EXERCISE DETAILS:
Every entry should be copied exactly, with nothing added or dropped.

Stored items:
++++++

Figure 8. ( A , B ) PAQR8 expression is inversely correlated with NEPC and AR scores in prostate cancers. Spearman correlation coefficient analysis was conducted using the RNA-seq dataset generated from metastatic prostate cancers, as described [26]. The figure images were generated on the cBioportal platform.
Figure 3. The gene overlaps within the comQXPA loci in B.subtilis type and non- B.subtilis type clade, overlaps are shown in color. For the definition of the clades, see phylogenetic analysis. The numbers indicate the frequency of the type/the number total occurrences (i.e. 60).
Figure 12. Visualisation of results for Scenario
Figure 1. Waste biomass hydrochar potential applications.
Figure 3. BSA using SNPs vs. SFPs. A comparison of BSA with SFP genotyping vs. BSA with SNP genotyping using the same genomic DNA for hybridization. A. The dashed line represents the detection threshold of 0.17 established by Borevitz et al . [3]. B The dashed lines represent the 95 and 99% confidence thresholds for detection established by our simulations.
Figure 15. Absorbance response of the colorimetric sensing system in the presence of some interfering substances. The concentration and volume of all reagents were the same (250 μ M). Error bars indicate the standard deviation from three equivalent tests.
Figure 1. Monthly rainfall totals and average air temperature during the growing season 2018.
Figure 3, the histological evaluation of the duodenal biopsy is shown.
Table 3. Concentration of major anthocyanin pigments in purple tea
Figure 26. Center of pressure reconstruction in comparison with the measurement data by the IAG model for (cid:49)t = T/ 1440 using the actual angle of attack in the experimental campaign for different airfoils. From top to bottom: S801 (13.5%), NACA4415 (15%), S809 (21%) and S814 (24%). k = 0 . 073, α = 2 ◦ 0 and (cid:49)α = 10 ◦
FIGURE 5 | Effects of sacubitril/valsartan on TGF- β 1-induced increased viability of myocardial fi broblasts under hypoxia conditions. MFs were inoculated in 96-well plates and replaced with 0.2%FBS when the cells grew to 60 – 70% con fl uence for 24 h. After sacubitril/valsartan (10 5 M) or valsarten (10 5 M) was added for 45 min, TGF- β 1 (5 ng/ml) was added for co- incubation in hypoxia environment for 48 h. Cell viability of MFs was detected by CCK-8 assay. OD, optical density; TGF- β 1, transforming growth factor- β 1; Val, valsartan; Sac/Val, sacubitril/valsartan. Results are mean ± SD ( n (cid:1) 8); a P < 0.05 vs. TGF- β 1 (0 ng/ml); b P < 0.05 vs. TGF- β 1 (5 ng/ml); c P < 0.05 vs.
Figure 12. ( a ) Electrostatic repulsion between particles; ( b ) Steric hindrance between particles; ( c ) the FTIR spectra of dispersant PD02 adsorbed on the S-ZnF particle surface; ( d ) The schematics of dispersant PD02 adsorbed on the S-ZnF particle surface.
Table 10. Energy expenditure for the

++++++

ANSWER BELOW:
Figure 8. ( A , B ) PAQR8 expression is inversely correlated with NEPC and AR scores in prostate cancers. Spearman correlation coefficient analysis was conducted using the RNA-seq dataset generated from metastatic prostate cancers, as described [26]. The figure images were generated on the cBioportal platform.
Figure 3. The gene overlaps within the comQXPA loci in B.subtilis type and non- B.subtilis type clade, overlaps are shown in color. For the definition of the clades, see phylogenetic analysis. The numbers indicate the frequency of the type/the number total occurrences (i.e. 60).
Figure 12. Visualisation of results for Scenario
Figure 1. Waste biomass hydrochar potential applications.
Figure 3. BSA using SNPs vs. SFPs. A comparison of BSA with SFP genotyping vs. BSA with SNP genotyping using the same genomic DNA for hybridization. A. The dashed line represents the detection threshold of 0.17 established by Borevitz et al . [3]. B The dashed lines represent the 95 and 99% confidence thresholds for detection established by our simulations.
Figure 15. Absorbance response of the colorimetric sensing system in the presence of some interfering substances. The concentration and volume of all reagents were the same (250 μ M). Error bars indicate the standard deviation from three equivalent tests.
Figure 1. Monthly rainfall totals and average air temperature during the growing season 2018.
Figure 3, the histological evaluation of the duodenal biopsy is shown.
Table 3. Concentration of major anthocyanin pigments in purple tea
Figure 26. Center of pressure reconstruction in comparison with the measurement data by the IAG model for (cid:49)t = T/ 1440 using the actual angle of attack in the experimental campaign for different airfoils. From top to bottom: S801 (13.5%), NACA4415 (15%), S809 (21%) and S814 (24%). k = 0 . 073, α = 2 ◦ 0 and (cid:49)α = 10 ◦
FIGURE 5 | Effects of sacubitril/valsartan on TGF- β 1-induced increased viability of myocardial fi broblasts under hypoxia conditions. MFs were inoculated in 96-well plates and replaced with 0.2%FBS when the cells grew to 60 – 70% con fl uence for 24 h. After sacubitril/valsartan (10 5 M) or valsarten (10 5 M) was added for 45 min, TGF- β 1 (5 ng/ml) was added for co- incubation in hypoxia environment for 48 h. Cell viability of MFs was detected by CCK-8 assay. OD, optical density; TGF- β 1, transforming growth factor- β 1; Val, valsartan; Sac/Val, sacubitril/valsartan. Results are mean ± SD ( n (cid:1) 8); a P < 0.05 vs. TGF- β 1 (0 ng/ml); b P < 0.05 vs. TGF- β 1 (5 ng/ml); c P < 0.05 vs.
Figure 12. ( a ) Electrostatic repulsion between particles; ( b ) Steric hindrance between particles; ( c ) the FTIR spectra of dispersant PD02 adsorbed on the S-ZnF particle surface; ( d ) The schematics of dispersant PD02 adsorbed on the S-ZnF particle surface.
Table 10. Energy expenditure for the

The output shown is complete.